Stored items:
Content starts

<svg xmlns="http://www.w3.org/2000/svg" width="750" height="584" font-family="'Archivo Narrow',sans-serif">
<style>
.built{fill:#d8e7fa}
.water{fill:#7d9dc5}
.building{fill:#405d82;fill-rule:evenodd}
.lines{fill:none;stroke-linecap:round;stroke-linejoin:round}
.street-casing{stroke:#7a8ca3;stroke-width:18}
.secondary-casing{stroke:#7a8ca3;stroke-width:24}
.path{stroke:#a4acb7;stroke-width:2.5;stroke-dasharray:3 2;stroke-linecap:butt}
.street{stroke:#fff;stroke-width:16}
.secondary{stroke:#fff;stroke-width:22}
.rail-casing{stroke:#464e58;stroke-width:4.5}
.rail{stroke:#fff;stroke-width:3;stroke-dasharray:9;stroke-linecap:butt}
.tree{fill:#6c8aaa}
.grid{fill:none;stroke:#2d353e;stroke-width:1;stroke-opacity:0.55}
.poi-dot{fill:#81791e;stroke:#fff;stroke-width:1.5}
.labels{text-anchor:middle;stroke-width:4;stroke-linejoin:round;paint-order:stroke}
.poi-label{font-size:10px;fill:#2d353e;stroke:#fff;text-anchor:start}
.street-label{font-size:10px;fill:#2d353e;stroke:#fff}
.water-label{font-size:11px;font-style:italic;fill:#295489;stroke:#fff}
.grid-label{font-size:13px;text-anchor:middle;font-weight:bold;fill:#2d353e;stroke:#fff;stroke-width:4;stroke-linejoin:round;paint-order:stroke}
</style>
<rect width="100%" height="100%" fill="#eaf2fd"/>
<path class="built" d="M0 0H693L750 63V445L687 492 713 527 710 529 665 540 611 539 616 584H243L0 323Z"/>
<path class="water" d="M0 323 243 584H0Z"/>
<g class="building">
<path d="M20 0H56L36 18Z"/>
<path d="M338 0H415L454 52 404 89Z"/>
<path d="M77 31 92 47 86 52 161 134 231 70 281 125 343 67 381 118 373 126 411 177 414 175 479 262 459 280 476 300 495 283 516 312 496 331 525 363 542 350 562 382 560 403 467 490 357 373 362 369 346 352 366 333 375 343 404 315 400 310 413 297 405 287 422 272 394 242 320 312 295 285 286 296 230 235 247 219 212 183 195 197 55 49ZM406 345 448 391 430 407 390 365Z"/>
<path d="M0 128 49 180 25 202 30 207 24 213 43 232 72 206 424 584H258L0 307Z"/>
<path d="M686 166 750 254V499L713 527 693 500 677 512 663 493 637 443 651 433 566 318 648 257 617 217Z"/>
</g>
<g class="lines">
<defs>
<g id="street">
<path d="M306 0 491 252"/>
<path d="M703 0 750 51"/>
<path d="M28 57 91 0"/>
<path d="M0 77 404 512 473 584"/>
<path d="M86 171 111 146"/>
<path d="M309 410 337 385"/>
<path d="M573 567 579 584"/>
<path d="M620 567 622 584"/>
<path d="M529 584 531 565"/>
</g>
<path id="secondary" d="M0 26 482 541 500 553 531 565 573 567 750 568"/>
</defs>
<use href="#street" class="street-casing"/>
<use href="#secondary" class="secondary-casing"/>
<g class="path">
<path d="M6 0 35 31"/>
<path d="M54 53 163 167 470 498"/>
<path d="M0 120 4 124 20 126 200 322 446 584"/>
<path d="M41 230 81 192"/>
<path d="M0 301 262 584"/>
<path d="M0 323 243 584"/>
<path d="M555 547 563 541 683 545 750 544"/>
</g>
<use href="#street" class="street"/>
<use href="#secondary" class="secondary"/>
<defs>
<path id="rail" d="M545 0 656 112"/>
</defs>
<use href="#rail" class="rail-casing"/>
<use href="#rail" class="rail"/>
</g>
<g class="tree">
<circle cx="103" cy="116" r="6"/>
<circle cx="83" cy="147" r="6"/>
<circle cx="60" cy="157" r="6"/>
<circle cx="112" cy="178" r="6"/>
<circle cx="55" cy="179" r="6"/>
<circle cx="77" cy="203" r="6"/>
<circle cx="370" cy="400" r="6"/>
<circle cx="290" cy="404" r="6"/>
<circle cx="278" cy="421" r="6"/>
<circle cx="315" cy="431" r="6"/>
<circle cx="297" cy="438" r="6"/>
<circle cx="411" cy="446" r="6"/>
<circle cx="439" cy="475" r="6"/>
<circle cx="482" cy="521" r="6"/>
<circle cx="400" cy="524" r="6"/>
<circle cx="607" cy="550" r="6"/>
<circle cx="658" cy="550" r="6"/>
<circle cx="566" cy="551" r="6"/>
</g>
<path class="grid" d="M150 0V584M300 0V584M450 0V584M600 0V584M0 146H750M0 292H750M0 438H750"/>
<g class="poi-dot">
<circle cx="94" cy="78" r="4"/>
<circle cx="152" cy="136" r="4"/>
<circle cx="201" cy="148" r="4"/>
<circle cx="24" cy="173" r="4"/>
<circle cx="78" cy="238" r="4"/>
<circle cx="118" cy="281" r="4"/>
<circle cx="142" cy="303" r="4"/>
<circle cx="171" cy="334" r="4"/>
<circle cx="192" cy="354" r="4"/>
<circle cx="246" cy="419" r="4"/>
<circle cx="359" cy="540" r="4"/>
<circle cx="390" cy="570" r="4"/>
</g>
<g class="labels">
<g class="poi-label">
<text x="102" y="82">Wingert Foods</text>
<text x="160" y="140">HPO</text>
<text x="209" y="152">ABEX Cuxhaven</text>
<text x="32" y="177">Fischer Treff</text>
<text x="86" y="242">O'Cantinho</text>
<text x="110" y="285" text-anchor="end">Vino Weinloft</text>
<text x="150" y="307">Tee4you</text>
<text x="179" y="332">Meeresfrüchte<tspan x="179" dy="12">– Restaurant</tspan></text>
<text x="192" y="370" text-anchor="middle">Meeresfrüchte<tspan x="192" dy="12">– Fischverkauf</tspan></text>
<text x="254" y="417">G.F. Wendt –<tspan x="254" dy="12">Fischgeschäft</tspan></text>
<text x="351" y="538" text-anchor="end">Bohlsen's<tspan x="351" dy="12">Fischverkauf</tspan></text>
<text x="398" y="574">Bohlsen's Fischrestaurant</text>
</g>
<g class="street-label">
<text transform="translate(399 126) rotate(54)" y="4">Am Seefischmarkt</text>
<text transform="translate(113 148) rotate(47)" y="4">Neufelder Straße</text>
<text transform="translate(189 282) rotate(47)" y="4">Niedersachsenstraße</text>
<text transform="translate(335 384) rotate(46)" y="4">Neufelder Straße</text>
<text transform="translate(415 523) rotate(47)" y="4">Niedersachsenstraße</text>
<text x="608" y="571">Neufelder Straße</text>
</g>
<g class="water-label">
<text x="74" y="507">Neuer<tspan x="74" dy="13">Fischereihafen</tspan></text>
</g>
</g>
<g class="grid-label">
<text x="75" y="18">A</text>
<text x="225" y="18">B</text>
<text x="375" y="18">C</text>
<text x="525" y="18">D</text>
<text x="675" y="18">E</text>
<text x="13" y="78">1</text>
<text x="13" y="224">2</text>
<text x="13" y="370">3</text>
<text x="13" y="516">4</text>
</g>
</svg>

Content ends

Assignment:
Could you please reproduce each record exactly, leaving nothing out?

Result of this task:
<svg xmlns="http://www.w3.org/2000/svg" width="750" height="584" font-family="'Archivo Narrow',sans-serif">
<style>
.built{fill:#d8e7fa}
.water{fill:#7d9dc5}
.building{fill:#405d82;fill-rule:evenodd}
.lines{fill:none;stroke-linecap:round;stroke-linejoin:round}
.street-casing{stroke:#7a8ca3;stroke-width:18}
.secondary-casing{stroke:#7a8ca3;stroke-width:24}
.path{stroke:#a4acb7;stroke-width:2.5;stroke-dasharray:3 2;stroke-linecap:butt}
.street{stroke:#fff;stroke-width:16}
.secondary{stroke:#fff;stroke-width:22}
.rail-casing{stroke:#464e58;stroke-width:4.5}
.rail{stroke:#fff;stroke-width:3;stroke-dasharray:9;stroke-linecap:butt}
.tree{fill:#6c8aaa}
.grid{fill:none;stroke:#2d353e;stroke-width:1;stroke-opacity:0.55}
.poi-dot{fill:#81791e;stroke:#fff;stroke-width:1.5}
.labels{text-anchor:middle;stroke-width:4;stroke-linejoin:round;paint-order:stroke}
.poi-label{font-size:10px;fill:#2d353e;stroke:#fff;text-anchor:start}
.street-label{font-size:10px;fill:#2d353e;stroke:#fff}
.water-label{font-size:11px;font-style:italic;fill:#295489;stroke:#fff}
.grid-label{font-size:13px;text-anchor:middle;font-weight:bold;fill:#2d353e;stroke:#fff;stroke-width:4;stroke-linejoin:round;paint-order:stroke}
</style>
<rect width="100%" height="100%" fill="#eaf2fd"/>
<path class="built" d="M0 0H693L750 63V445L687 492 713 527 710 529 665 540 611 539 616 584H243L0 323Z"/>
<path class="water" d="M0 323 243 584H0Z"/>
<g class="building">
<path d="M20 0H56L36 18Z"/>
<path d="M338 0H415L454 52 404 89Z"/>
<path d="M77 31 92 47 86 52 161 134 231 70 281 125 343 67 381 118 373 126 411 177 414 175 479 262 459 280 476 300 495 283 516 312 496 331 525 363 542 350 562 382 560 403 467 490 357 373 362 369 346 352 366 333 375 343 404 315 400 310 413 297 405 287 422 272 394 242 320 312 295 285 286 296 230 235 247 219 212 183 195 197 55 49ZM406 345 448 391 430 407 390 365Z"/>
<path d="M0 128 49 180 25 202 30 207 24 213 43 232 72 206 424 584H258L0 307Z"/>
<path d="M686 166 750 254V499L713 527 693 500 677 512 663 493 637 443 651 433 566 318 648 257 617 217Z"/>
</g>
<g class="lines">
<defs>
<g id="street">
<path d="M306 0 491 252"/>
<path d="M703 0 750 51"/>
<path d="M28 57 91 0"/>
<path d="M0 77 404 512 473 584"/>
<path d="M86 171 111 146"/>
<path d="M309 410 337 385"/>
<path d="M573 567 579 584"/>
<path d="M620 567 622 584"/>
<path d="M529 584 531 565"/>
</g>
<path id="secondary" d="M0 26 482 541 500 553 531 565 573 567 750 568"/>
</defs>
<use href="#street" class="street-casing"/>
<use href="#secondary" class="secondary-casing"/>
<g class="path">
<path d="M6 0 35 31"/>
<path d="M54 53 163 167 470 498"/>
<path d="M0 120 4 124 20 126 200 322 446 584"/>
<path d="M41 230 81 192"/>
<path d="M0 301 262 584"/>
<path d="M0 323 243 584"/>
<path d="M555 547 563 541 683 545 750 544"/>
</g>
<use href="#street" class="street"/>
<use href="#secondary" class="secondary"/>
<defs>
<path id="rail" d="M545 0 656 112"/>
</defs>
<use href="#rail" class="rail-casing"/>
<use href="#rail" class="rail"/>
</g>
<g class="tree">
<circle cx="103" cy="116" r="6"/>
<circle cx="83" cy="147" r="6"/>
<circle cx="60" cy="157" r="6"/>
<circle cx="112" cy="178" r="6"/>
<circle cx="55" cy="179" r="6"/>
<circle cx="77" cy="203" r="6"/>
<circle cx="370" cy="400" r="6"/>
<circle cx="290" cy="404" r="6"/>
<circle cx="278" cy="421" r="6"/>
<circle cx="315" cy="431" r="6"/>
<circle cx="297" cy="438" r="6"/>
<circle cx="411" cy="446" r="6"/>
<circle cx="439" cy="475" r="6"/>
<circle cx="482" cy="521" r="6"/>
<circle cx="400" cy="524" r="6"/>
<circle cx="607" cy="550" r="6"/>
<circle cx="658" cy="550" r="6"/>
<circle cx="566" cy="551" r="6"/>
</g>
<path class="grid" d="M150 0V584M300 0V584M450 0V584M600 0V584M0 146H750M0 292H750M0 438H750"/>
<g class="poi-dot">
<circle cx="94" cy="78" r="4"/>
<circle cx="152" cy="136" r="4"/>
<circle cx="201" cy="148" r="4"/>
<circle cx="24" cy="173" r="4"/>
<circle cx="78" cy="238" r="4"/>
<circle cx="118" cy="281" r="4"/>
<circle cx="142" cy="303" r="4"/>
<circle cx="171" cy="334" r="4"/>
<circle cx="192" cy="354" r="4"/>
<circle cx="246" cy="419" r="4"/>
<circle cx="359" cy="540" r="4"/>
<circle cx="390" cy="570" r="4"/>
</g>
<g class="labels">
<g class="poi-label">
<text x="102" y="82">Wingert Foods</text>
<text x="160" y="140">HPO</text>
<text x="209" y="152">ABEX Cuxhaven</text>
<text x="32" y="177">Fischer Treff</text>
<text x="86" y="242">O'Cantinho</text>
<text x="110" y="285" text-anchor="end">Vino Weinloft</text>
<text x="150" y="307">Tee4you</text>
<text x="179" y="332">Meeresfrüchte<tspan x="179" dy="12">– Restaurant</tspan></text>
<text x="192" y="370" text-anchor="middle">Meeresfrüchte<tspan x="192" dy="12">– Fischverkauf</tspan></text>
<text x="254" y="417">G.F. Wendt –<tspan x="254" dy="12">Fischgeschäft</tspan></text>
<text x="351" y="538" text-anchor="end">Bohlsen's<tspan x="351" dy="12">Fischverkauf</tspan></text>
<text x="398" y="574">Bohlsen's Fischrestaurant</text>
</g>
<g class="street-label">
<text transform="translate(399 126) rotate(54)" y="4">Am Seefischmarkt</text>
<text transform="translate(113 148) rotate(47)" y="4">Neufelder Straße</text>
<text transform="translate(189 282) rotate(47)" y="4">Niedersachsenstraße</text>
<text transform="translate(335 384) rotate(46)" y="4">Neufelder Straße</text>
<text transform="translate(415 523) rotate(47)" y="4">Niedersachsenstraße</text>
<text x="608" y="571">Neufelder Straße</text>
</g>
<g class="water-label">
<text x="74" y="507">Neuer<tspan x="74" dy="13">Fischereihafen</tspan></text>
</g>
</g>
<g class="grid-label">
<text x="75" y="18">A</text>
<text x="225" y="18">B</text>
<text x="375" y="18">C</text>
<text x="525" y="18">D</text>
<text x="675" y="18">E</text>
<text x="13" y="78">1</text>
<text x="13" y="224">2</text>
<text x="13" y="370">3</text>
<text x="13" y="516">4</text>
</g>
</svg>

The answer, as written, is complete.